Увы, с 10 марта под каким-то ложным предлогом, с единственной целью причинить ей еще больше страданий, мерзавец Кошон изменил место проведения суда. Из ходивших слухов стало известно, что теперь он допрашивает ее в тюрьме в присутствии всего двух асессоров и двух свидетелей.
Теперь, оказавшись разлученным с ней, я яснее, чем раньше, видел грозившую ей опасность, и мое бессилие было мне тем более отвратительно. Пренебрегая всякой осторожностью, я подделал письмо за подписью епископа, в котором узнице дозволялось принимать в камере каноника для исповеди. В тот же вечер я уже стучал в дверь донжона, в глубинах которого была заключена Жанна. Когда открывший мне охранник прочитал письмо и посторонился, пропуская меня внутрь, я понял, что я в руках Господних. Я спустился по ступеням, доверившись Ему, и оказался в сыром коридоре, где находился карцер.

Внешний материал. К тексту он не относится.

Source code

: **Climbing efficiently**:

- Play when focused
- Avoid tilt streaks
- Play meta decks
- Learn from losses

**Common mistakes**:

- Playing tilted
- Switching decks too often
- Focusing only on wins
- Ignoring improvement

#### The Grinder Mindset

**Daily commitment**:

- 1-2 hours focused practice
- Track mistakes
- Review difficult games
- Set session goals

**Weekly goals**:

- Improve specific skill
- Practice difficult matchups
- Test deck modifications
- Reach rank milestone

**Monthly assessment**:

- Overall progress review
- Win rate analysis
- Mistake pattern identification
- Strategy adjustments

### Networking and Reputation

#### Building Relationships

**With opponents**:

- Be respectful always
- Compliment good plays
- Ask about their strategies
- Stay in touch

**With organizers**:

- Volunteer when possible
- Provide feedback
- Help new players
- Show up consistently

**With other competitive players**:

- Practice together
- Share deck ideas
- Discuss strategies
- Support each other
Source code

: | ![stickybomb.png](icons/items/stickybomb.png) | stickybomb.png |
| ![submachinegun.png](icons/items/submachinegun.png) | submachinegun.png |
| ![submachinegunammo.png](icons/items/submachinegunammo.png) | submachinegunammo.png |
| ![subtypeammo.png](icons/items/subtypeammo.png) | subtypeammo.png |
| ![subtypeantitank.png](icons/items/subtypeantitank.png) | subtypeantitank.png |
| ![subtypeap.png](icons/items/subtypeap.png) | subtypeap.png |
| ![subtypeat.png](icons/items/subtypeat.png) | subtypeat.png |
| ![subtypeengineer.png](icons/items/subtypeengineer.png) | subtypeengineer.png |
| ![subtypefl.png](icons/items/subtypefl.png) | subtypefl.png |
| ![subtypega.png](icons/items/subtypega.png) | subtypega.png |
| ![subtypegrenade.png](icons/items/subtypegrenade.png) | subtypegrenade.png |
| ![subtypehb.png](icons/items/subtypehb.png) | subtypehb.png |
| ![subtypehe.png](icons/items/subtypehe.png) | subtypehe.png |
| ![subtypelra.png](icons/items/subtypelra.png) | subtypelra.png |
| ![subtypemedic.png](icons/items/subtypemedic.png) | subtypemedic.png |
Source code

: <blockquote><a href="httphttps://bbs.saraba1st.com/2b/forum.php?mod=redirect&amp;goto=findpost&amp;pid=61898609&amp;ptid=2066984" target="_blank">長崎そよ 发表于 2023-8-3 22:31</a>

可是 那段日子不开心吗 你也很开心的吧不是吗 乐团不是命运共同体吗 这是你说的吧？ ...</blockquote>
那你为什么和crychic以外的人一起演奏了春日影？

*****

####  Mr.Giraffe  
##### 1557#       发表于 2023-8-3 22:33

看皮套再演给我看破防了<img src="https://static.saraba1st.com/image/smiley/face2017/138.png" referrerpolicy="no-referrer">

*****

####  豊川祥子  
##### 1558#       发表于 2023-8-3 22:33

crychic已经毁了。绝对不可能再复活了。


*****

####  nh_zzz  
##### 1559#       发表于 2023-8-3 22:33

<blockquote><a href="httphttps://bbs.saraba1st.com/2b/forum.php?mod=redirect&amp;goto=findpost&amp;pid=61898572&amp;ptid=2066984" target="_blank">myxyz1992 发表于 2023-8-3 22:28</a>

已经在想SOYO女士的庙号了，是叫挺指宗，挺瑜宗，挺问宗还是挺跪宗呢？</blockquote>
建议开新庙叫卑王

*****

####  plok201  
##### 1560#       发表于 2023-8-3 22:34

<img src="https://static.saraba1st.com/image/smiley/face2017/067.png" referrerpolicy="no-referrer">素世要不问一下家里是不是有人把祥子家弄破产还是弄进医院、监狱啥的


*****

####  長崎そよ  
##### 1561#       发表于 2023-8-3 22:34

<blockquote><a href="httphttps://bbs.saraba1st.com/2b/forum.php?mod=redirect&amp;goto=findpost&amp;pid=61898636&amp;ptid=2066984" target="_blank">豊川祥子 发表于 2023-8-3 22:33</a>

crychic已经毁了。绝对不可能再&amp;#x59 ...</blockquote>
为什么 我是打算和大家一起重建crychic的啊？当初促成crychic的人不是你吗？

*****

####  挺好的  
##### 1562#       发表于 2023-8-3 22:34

Пятеро вооруженных стражей охраняли несчастную пленницу и днем и ночью, не давая ей покоя, но я знал об этом, как и все в замке, и чтобы предстать пред нею, выбрал тот час, когда их оставалось только трое, остальные двое, прихватив пять шлемов, отправились за супом.
Я снова показал подложное письмо. Сжимая под плащом шпагу, я слышал, как мерзавцы долго переговариваются, но не понимал их тарабарщину, поскольку знал лишь родной язык да немного латыни. Но я уже говорил, что само небо хранило меня. Стражник, у которого были ключи, распахнул дверь, отперев множество замков, и внезапно я оказался перед той, которая стала смыслом моей жизни.
Я до конца дней своих не забуду эту минуту. Вообразите себе темную камеру, по каменным стенам которой сочится вода, в углу топчан из неотесанного дерева, свет пробивается только из крошеного слухового окошка вровень с землей, выходящего в безлюдный двор. Юная уроженка Лотарингии, закованная в кандалы и одетая в мужской костюм, в котором я всегда ее видел, стояла под этим окошком, обратив свое красивое лицо к единственному кусочку неба, который был отсюда виден. Обернувшись при моем появлении, она с огромным облегчением улыбнулась мне. Я понял, что она все время ждала меня.
Я бросился к ее ногам, не заботясь о присутствии стражей, и воскликнул:
– Жанна, чтобы оказаться подле тебя, я преодолел отделяющую нас пропасть времени. Если судить по внешним приметам, я даже еще не родился, я появлюсь на свет только через пять столетий, но твои страдания так терзают меня, что я забыл, как сам прошел испытание карцером и отчуждение близких, и вопреки здравому смыслу хочу спасти тебя!
Мои речи Жанну вовсе не смутили, она положила свои закованные в цепи руки мне на плечи и сказала:
– Светлейший, светлейший монсеньор, мне известно то, о чем ты говоришь, я слышала голоса. Делай то, что угодно Господу.
Услышав это приказание, я поцеловал крест с двумя перекладинами, висящий у нее на шее, выпрямился, сбросив капюшон монаха, и обнажил перед ошеломленными стражами свою шпагу. Карцер был таким крошечным, что они не могли ни напасть на меня вдвоем, ни ловко манипулировать своими пиками. Я поспешил проломить череп первому, который погиб из-за того, что променял свой шлем на суп, и пронзить сердце второму, в отсутствие у него кольчуги. На мгновение я зашатался под тяжестью третьего, который орал как безумный, чтобы поднять тревогу, пока я в отчаянном порыве не перебросил его через себя. Он упал навзничь, ударившись о стену, обливаясь кровью, и я проткнул его насквозь.